Since only the words are wanted, reproduce every entry exactly and leave the images behind.

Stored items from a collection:
* * *

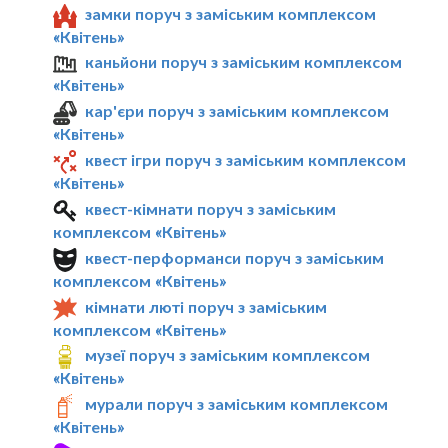
замки поруч з заміським комплексом
«Квітень»
каньйони поруч з заміським комплексом
«Квітень»
кар'єри поруч з заміським комплексом
«Квітень»
квест ігри поруч з заміським комплексом
«Квітень»
квест-кімнати поруч з заміським
комплексом «Квітень»
квест-перформанси поруч з заміським
комплексом «Квітень»
кімнати люті поруч з заміським
комплексом «Квітень»
музеї поруч з заміським комплексом
«Квітень»
мурали поруч з заміським комплексом
«Квітень»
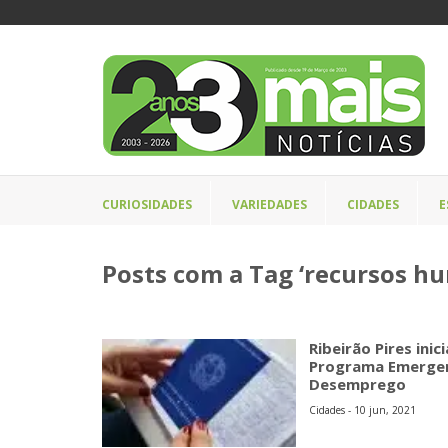
CURIOSIDADES
VARIEDADES
CIDADES
E
Posts com a Tag ‘recursos h
Ribeirão Pires ini
Programa Emergenc
Desemprego
Cidades - 10 jun, 2021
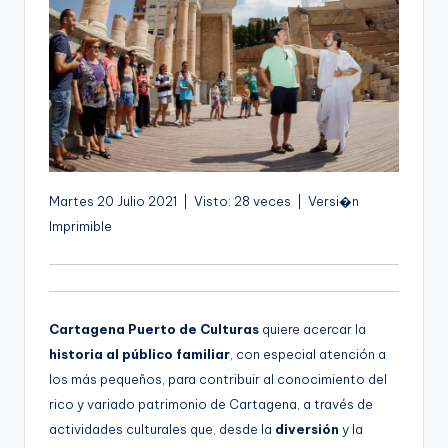
g
e
n
a
Martes 20 Julio 2021 | Visto: 28 veces | Versi�n
Imprimible
Cartagena Puerto de Culturas
quiere acercar la
historia al público familiar
, con especial atención a
los más pequeños, para contribuir al conocimiento del
rico y variado patrimonio de Cartagena, a través de
actividades culturales que, desde la
diversión
y la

* * *

EXPECTED ANSWER
замки поруч з заміським комплексом
«Квітень»
каньйони поруч з заміським комплексом
«Квітень»
кар'єри поруч з заміським комплексом
«Квітень»
квест ігри поруч з заміським комплексом
«Квітень»
квест-кімнати поруч з заміським
комплексом «Квітень»
квест-перформанси поруч з заміським
комплексом «Квітень»
кімнати люті поруч з заміським
комплексом «Квітень»
музеї поруч з заміським комплексом
«Квітень»
мурали поруч з заміським комплексом
«Квітень»
CURIOSIDADES
VARIEDADES
CIDADES
E
Posts com a Tag ‘recursos h
Ribeirão Pires ini
Programa Emergenc
Desemprego
Cidades - 10 jun, 2021
g
e
n
a
Martes 20 Julio 2021 | Visto: 28 veces | Versi�n
Imprimible
Cartagena Puerto de Culturas
quiere acercar la
historia al público familiar
, con especial atención a
los más pequeños, para contribuir al conocimiento del
rico y variado patrimonio de Cartagena, a través de
actividades culturales que, desde la
diversión
y la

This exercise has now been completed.